**Passage shown:**

In the the above example, we set the number of the base to 10, then pass it through the "Math:Power" node with the power set to 3. This will output the result (1000) to the HUD.
Input | Description |
---|---|
Float "base" | The input number to be calculated |
Float "power" | The power value to calculate on the base |
Output | Description |
Float "out" | Outputs the result |
This node will upon receiving an input generates a random number between your specified MIN & MAX settings. It has 2 output ports, out and outRounded.
Depending on which one you select it will output the number as a float or an integer.
In the above example the upon pressing the key "K" it will make the "Math:Random" node generate a number between 0 and 100 (ignoring the clamps, the two hud messages will output the number to the screen).
The top will display the float and the bottom will display the same number generated but rounded up or down as an integer.
0.0 -> 0.49 = rounded down
0.5 -> 1.0 = rounded up
Input | Description |
---|---|
Any"Generate" | Upon activating will generate the random number |
Float "min" | Minimum number specified of the range |
Float "max" | Maximum number specified of the range |
Output | Description |
Float "out" | Outputs the result as a Float |
Integer "outRounded" | Outputs the result as an Integer |
This node will calculate the reciprocal of the input number. (To the power of -1).
In the above example we set an input number of 10 and pass it through the "Math:reciprocal" which will then output the result (0.1) to the HUD.
Input | Description |
---|---|
Float "A" | The input to be calculated |
Output | Description |
Float "out" | Outputs the result |
This node will calculate the quantity left over after dividing the two inputs into each other.

**Given information:**
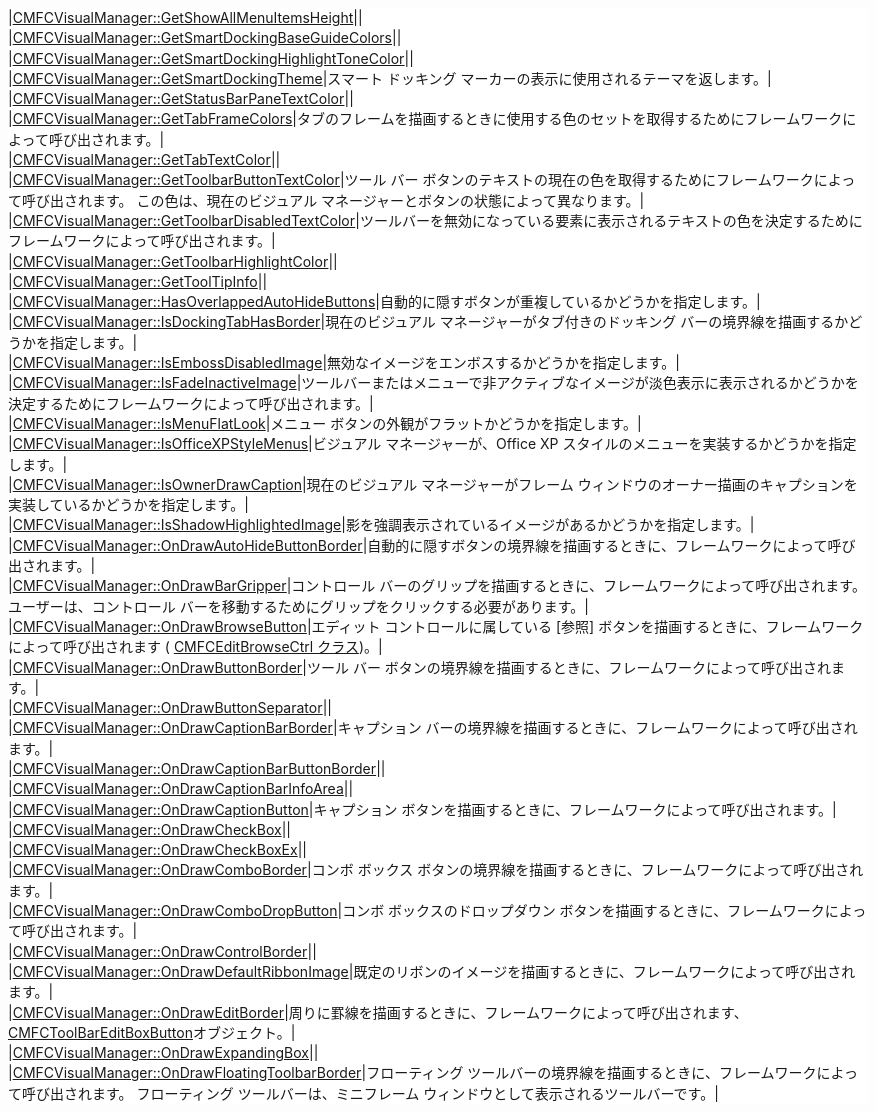 |[CMFCVisualManager::GetShowAllMenuItemsHeight](#getshowallmenuitemsheight)||  
|[CMFCVisualManager::GetSmartDockingBaseGuideColors](#getsmartdockingbaseguidecolors)||  
|[CMFCVisualManager::GetSmartDockingHighlightToneColor](#getsmartdockinghighlighttonecolor)||  
|[CMFCVisualManager::GetSmartDockingTheme](#getsmartdockingtheme)|スマート ドッキング マーカーの表示に使用されるテーマを返します。|  
|[CMFCVisualManager::GetStatusBarPaneTextColor](#getstatusbarpanetextcolor)||  
|[CMFCVisualManager::GetTabFrameColors](#gettabframecolors)|タブのフレームを描画するときに使用する色のセットを取得するためにフレームワークによって呼び出されます。|  
|[CMFCVisualManager::GetTabTextColor](#gettabtextcolor)||  
|[CMFCVisualManager::GetToolbarButtonTextColor](#gettoolbarbuttontextcolor)|ツール バー ボタンのテキストの現在の色を取得するためにフレームワークによって呼び出されます。 この色は、現在のビジュアル マネージャーとボタンの状態によって異なります。|  
|[CMFCVisualManager::GetToolbarDisabledTextColor](#gettoolbardisabledtextcolor)|ツールバーを無効になっている要素に表示されるテキストの色を決定するためにフレームワークによって呼び出されます。|  
|[CMFCVisualManager::GetToolbarHighlightColor](#gettoolbarhighlightcolor)||  
|[CMFCVisualManager::GetToolTipInfo](#gettooltipinfo)||  
|[CMFCVisualManager::HasOverlappedAutoHideButtons](#hasoverlappedautohidebuttons)|自動的に隠すボタンが重複しているかどうかを指定します。|  
|[CMFCVisualManager::IsDockingTabHasBorder](#isdockingtabhasborder)|現在のビジュアル マネージャーがタブ付きのドッキング バーの境界線を描画するかどうかを指定します。|  
|[CMFCVisualManager::IsEmbossDisabledImage](#isembossdisabledimage)|無効なイメージをエンボスするかどうかを指定します。|  
|[CMFCVisualManager::IsFadeInactiveImage](#isfadeinactiveimage)|ツールバーまたはメニューで非アクティブなイメージが淡色表示に表示されるかどうかを決定するためにフレームワークによって呼び出されます。|  
|[CMFCVisualManager::IsMenuFlatLook](#ismenuflatlook)|メニュー ボタンの外観がフラットかどうかを指定します。|  
|[CMFCVisualManager::IsOfficeXPStyleMenus](#isofficexpstylemenus)|ビジュアル マネージャーが、Office XP スタイルのメニューを実装するかどうかを指定します。|  
|[CMFCVisualManager::IsOwnerDrawCaption](#isownerdrawcaption)|現在のビジュアル マネージャーがフレーム ウィンドウのオーナー描画のキャプションを実装しているかどうかを指定します。|  
|[CMFCVisualManager::IsShadowHighlightedImage](#isshadowhighlightedimage)|影を強調表示されているイメージがあるかどうかを指定します。|  
|[CMFCVisualManager::OnDrawAutoHideButtonBorder](#ondrawautohidebuttonborder)|自動的に隠すボタンの境界線を描画するときに、フレームワークによって呼び出されます。|  
|[CMFCVisualManager::OnDrawBarGripper](#ondrawbargripper)|コントロール バーのグリップを描画するときに、フレームワークによって呼び出されます。 ユーザーは、コントロール バーを移動するためにグリップをクリックする必要があります。|  
|[CMFCVisualManager::OnDrawBrowseButton](#ondrawbrowsebutton)|エディット コントロールに属している [参照] ボタンを描画するときに、フレームワークによって呼び出されます ( [CMFCEditBrowseCtrl クラス](../../mfc/reference/cmfceditbrowsectrl-class.md))。|  
|[CMFCVisualManager::OnDrawButtonBorder](#ondrawbuttonborder)|ツール バー ボタンの境界線を描画するときに、フレームワークによって呼び出されます。|  
|[CMFCVisualManager::OnDrawButtonSeparator](#ondrawbuttonseparator)||  
|[CMFCVisualManager::OnDrawCaptionBarBorder](#ondrawcaptionbarborder)|キャプション バーの境界線を描画するときに、フレームワークによって呼び出されます。|  
|[CMFCVisualManager::OnDrawCaptionBarButtonBorder](#ondrawcaptionbarbuttonborder)||  
|[CMFCVisualManager::OnDrawCaptionBarInfoArea](#ondrawcaptionbarinfoarea)||  
|[CMFCVisualManager::OnDrawCaptionButton](#ondrawcaptionbutton)|キャプション ボタンを描画するときに、フレームワークによって呼び出されます。|  
|[CMFCVisualManager::OnDrawCheckBox](#ondrawcheckbox)||  
|[CMFCVisualManager::OnDrawCheckBoxEx](#ondrawcheckboxex)||  
|[CMFCVisualManager::OnDrawComboBorder](#ondrawcomboborder)|コンボ ボックス ボタンの境界線を描画するときに、フレームワークによって呼び出されます。|  
|[CMFCVisualManager::OnDrawComboDropButton](#ondrawcombodropbutton)|コンボ ボックスのドロップダウン ボタンを描画するときに、フレームワークによって呼び出されます。|  
|[CMFCVisualManager::OnDrawControlBorder](#ondrawcontrolborder)||  
|[CMFCVisualManager::OnDrawDefaultRibbonImage](#ondrawdefaultribbonimage)|既定のリボンのイメージを描画するときに、フレームワークによって呼び出されます。|  
|[CMFCVisualManager::OnDrawEditBorder](#ondraweditborder)|周りに罫線を描画するときに、フレームワークによって呼び出されます、 [CMFCToolBarEditBoxButton](../../mfc/reference/cmfctoolbareditboxbutton-class.md)オブジェクト。|  
|[CMFCVisualManager::OnDrawExpandingBox](#ondrawexpandingbox)||  
|[CMFCVisualManager::OnDrawFloatingToolbarBorder](#ondrawfloatingtoolbarborder)|フローティング ツールバーの境界線を描画するときに、フレームワークによって呼び出されます。 フローティング ツールバーは、ミニフレーム ウィンドウとして表示されるツールバーです。|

**Written task 1:** From the math nodes page, explain in one to three sentences why the "Math:Random" node can give its number either as a float or as an integer.
**Written task 2:** Carry on the math nodes page from its final sentence.
The listing above is separate material from the math nodes page.

**Expected answer 1:** The node has two output ports, out and outRounded. Out gives the result as a float and outRounded gives it as an integer, so the form depends on which port is used.

**Expected answer 2:**
In the above example, we have 2 integers going into the inputs 25 & 7. So 25/7 = 3, remainder 4.
Input | Description |
---|---|
Float "A" | The first number to do the calculation on |
Float "B" | The second number to divide against the first |
Output | Description |
Integer "out" | Outputs the result of the remainder |
This node will round up or down the float input number depending on the value after the decimal point.
In the above example, we are rounding down the top path and rounding up the bottom path. The system it follows is...
0.0 -> 0.49 = rounded down
0.5 -> 1.0 = rounded up
Input | Description |
---|---|
Float "In" | The input number to be calculated |
Output | Description |
Integer "outRounded" | Outputs the result either up or down |
This node sets the color in RGB format.
In the above example, we have the message "Color change!" displayed on the HUD.
We are using the node "Interpol:Vec3" to change the color of the text from Red (255,0,0) at the start, to Blue (0,0,255) over a 5 second period.
Input | Description |
---|---|
Any "set" | Activates the node |
Vec3 "in" | Set the color in RGB format. (You can use the color picker to choose if you desire) |
Output | Description |
Vec3 "out" | Outputs the result |
Used to send an integer input value to the output when an event on the Set port is received.
This node is a basic function to state a number specified within a flowgraph. This is usually used in conjunction with other nodes.
In the above example, we set the number 2001 to be displayed on the HUD.
Input | Description |
---|---|
Any "set" | Activates the node |
Float "in" | Input the number you want to use |
Output | Description |
Float "out" | Outputs the result |
This node is a combination of the "Math:Sinus" and the "Math:Cosinus" nodes. It will take the input in degrees, and then output to the two different ports in sinus & cosinus format.
In the above example, the input in degrees (62) is fed into the "Math:SinCos" node and then outputs the results on separate ports sin & cos, which go to a different message block on the HUD.
(Answer = sin = -0.739181, cos = 0.673507)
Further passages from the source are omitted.